That was the blade out of my block plane. I had been using it as a scraper to true of the wheels and stupidly left it sitting by the grinder, where it vibrated and bounced its way onto the spinning belt, where it got sucked between the drive wheel and belt and bent like a bloody banana. Ill say it again, DONT LEAVE ANYTHING WHERE IT COULD CONTACT THE BELT, IT WILL BECOME A PROJECTILE FASTER THAN YOU CAN BLINK.

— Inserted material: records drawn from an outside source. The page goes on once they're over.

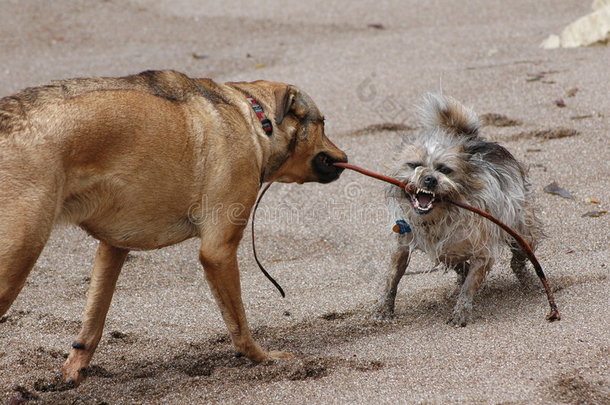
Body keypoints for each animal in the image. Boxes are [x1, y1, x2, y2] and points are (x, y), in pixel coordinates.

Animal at [0, 69, 346, 386]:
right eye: (323, 123)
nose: (345, 157)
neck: (255, 118)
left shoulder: (113, 248)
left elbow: (93, 320)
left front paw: (74, 369)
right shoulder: (218, 252)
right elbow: (238, 322)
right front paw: (262, 358)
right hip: (20, 254)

Catch that? Good, i didnt the first time, dont make my mistake


----------



## Belg (Oct 2, 2011)

I guess thats why manufacturers put guards on everything. Glad your ok and a HUGE lesson learned.


----------



## BigJim (Sep 2, 2008)

Man, that is one good looking knife, cool machine also. That plane blade could have been very bad news had it made contact. Glad it missed you.


----------



## Oneal-Woodworking (Apr 14, 2013)

Every once in a great while I get to work with guys like you. :yes:



Its kind of like going to school. :thumbsup:


----------



## epicfail48 (Mar 27, 2014)

OnealWoodworking said:


> Every once in a great while I get to work with guys like you. :yes:
> 
> Its kind of like going to school. :thumbsup:


Cant take full credit for the grinder unfortunately, that goes to Mr Heisz. He really did a good job putting the plans together. I did make a few improvements, but its really his work for the most part. Make sure to check out his site, its quite something!

http://www.ibuildit.ca/



BigJim said:


> Glad it missed you.


You and me both mate, you and me both...


----------



## Oneal-Woodworking (Apr 14, 2013)

The planer blade don't look too bad to me. 

Should be perfect for planning around (or inside) a curve now! :yes:

(sorry - couldn't resist)


----------



## epicfail48 (Mar 27, 2014)

OnealWoodworking said:


> The planer blade don't look too bad to me.
> 
> Should be perfect for planning around (or inside) a curve now! :yes:
> 
> (sorry - couldn't resist)


Well you're not wrong...


----------